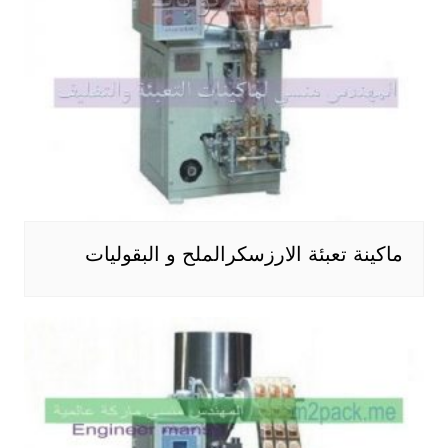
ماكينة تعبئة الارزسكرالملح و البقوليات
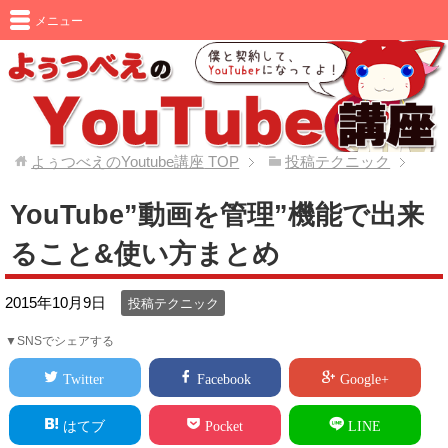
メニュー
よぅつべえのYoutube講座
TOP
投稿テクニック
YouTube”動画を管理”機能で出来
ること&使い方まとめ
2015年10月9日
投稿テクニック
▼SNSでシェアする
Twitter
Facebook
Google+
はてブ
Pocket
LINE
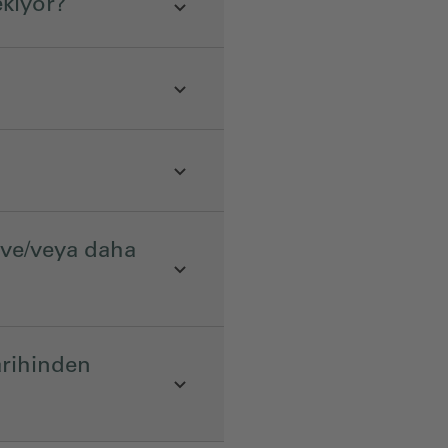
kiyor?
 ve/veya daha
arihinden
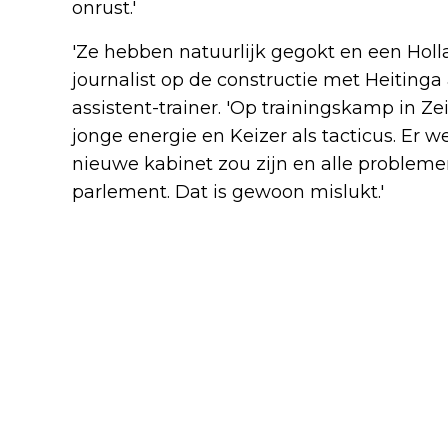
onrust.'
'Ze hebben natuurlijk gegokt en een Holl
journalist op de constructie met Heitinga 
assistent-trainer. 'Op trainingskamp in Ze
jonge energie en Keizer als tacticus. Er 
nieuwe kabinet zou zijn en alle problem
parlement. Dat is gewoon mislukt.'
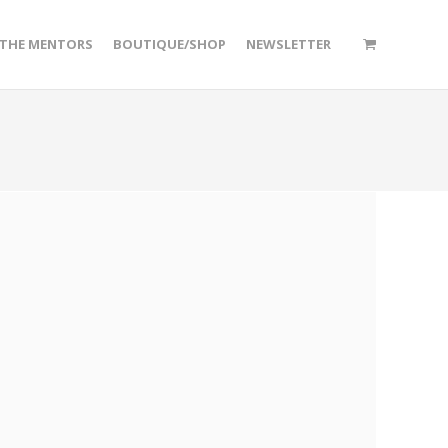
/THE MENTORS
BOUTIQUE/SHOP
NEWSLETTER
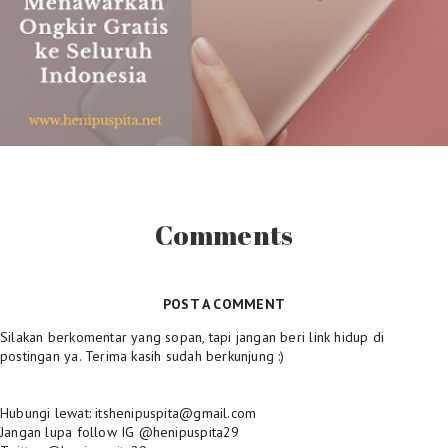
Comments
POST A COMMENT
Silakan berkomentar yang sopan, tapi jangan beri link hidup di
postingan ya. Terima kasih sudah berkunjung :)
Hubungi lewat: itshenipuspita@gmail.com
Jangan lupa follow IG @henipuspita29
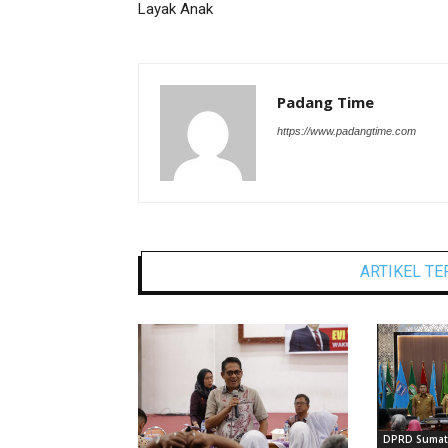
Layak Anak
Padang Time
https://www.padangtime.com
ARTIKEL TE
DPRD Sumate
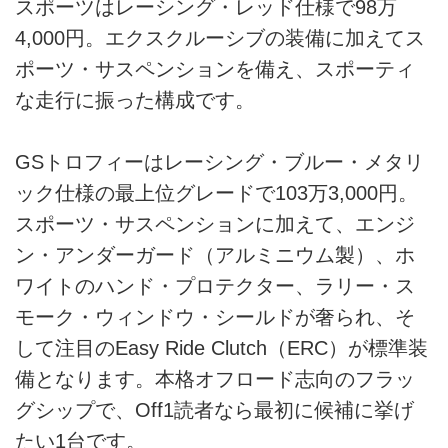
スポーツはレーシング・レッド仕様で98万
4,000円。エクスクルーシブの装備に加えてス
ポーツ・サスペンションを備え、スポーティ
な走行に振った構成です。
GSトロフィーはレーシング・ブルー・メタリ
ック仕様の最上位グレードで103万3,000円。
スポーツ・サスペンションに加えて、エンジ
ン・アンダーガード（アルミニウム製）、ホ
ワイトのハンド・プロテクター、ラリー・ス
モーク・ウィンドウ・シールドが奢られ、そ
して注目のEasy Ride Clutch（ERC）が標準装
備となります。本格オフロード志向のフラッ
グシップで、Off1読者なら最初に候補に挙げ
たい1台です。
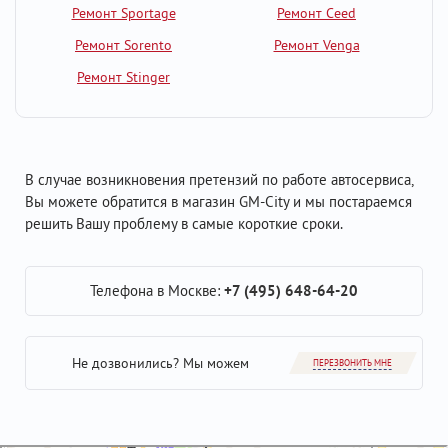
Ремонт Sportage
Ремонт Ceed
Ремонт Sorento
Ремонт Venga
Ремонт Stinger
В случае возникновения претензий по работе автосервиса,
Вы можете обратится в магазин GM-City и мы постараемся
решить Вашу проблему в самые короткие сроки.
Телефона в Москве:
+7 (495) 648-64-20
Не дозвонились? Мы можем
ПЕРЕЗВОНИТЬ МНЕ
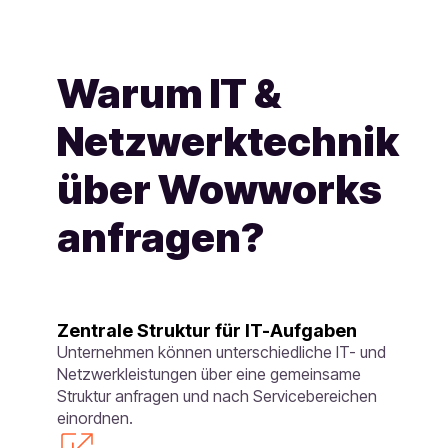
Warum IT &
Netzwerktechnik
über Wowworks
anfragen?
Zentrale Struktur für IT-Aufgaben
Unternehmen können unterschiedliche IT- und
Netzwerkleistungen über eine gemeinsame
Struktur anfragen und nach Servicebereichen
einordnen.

EXERCISE INSTRUCTIONS:
Word for word, copy out each record; do not include pictures.

TASK RESPONSE:
ماكينة تعبئة الارزسكرالملح و البقوليات
メニュー
よぅつべえのYoutube講座
TOP
投稿テクニック
YouTube”動画を管理”機能で出来
ること&使い方まとめ
2015年10月9日
投稿テクニック
▼SNSでシェアする
Twitter
Facebook
Google+
はてブ
Pocket
LINE
kiyor?
 ve/veya daha
arihinden
onrust.'
'Ze hebben natuurlijk gegokt en een Holl
journalist op de constructie met Heitinga 
assistent-trainer. 'Op trainingskamp in Ze
jonge energie en Keizer als tacticus. Er 
nieuwe kabinet zou zijn en alle problem
parlement. Dat is gewoon mislukt.'
/THE MENTORS
BOUTIQUE/SHOP
NEWSLETTER
Comments
POST A COMMENT
Silakan berkomentar yang sopan, tapi jangan beri link hidup di
postingan ya. Terima kasih sudah berkunjung :)
Hubungi lewat: itshenipuspita@gmail.com
Jangan lupa follow IG @henipuspita29
Layak Anak
Padang Time
https://www.padangtime.com
ARTIKEL TE
DPRD Sumate
スポーツはレーシング・レッド仕様で98万
4,000円。エクスクルーシブの装備に加えてス
ポーツ・サスペンションを備え、スポーティ
な走行に振った構成です。
GSトロフィーはレーシング・ブルー・メタリ
ック仕様の最上位グレードで103万3,000円。
スポーツ・サスペンションに加えて、エンジ
ン・アンダーガード（アルミニウム製）、ホ
ワイトのハンド・プロテクター、ラリー・ス
モーク・ウィンドウ・シールドが奢られ、そ
して注目のEasy Ride Clutch（ERC）が標準装
備となります。本格オフロード志向のフラッ
グシップで、Off1読者なら最初に候補に挙げ
たい1台です。
Ремонт Sportage
Ремонт Ceed
Ремонт Sorento
Ремонт Venga
Ремонт Stinger
В случае возникновения претензий по работе автосервиса,
Вы можете обратится в магазин GM-City и мы постараемся
решить Вашу проблему в самые короткие сроки.
Телефона в Москве:
+7 (495) 648-64-20
Не дозвонились? Мы можем
ПЕРЕЗВОНИТЬ МНЕ
Warum IT &
Netzwerktechnik
über Wowworks
anfragen?
Zentrale Struktur für IT-Aufgaben
Unternehmen können unterschiedliche IT- und
Netzwerkleistungen über eine gemeinsame
Struktur anfragen und nach Servicebereichen
einordnen.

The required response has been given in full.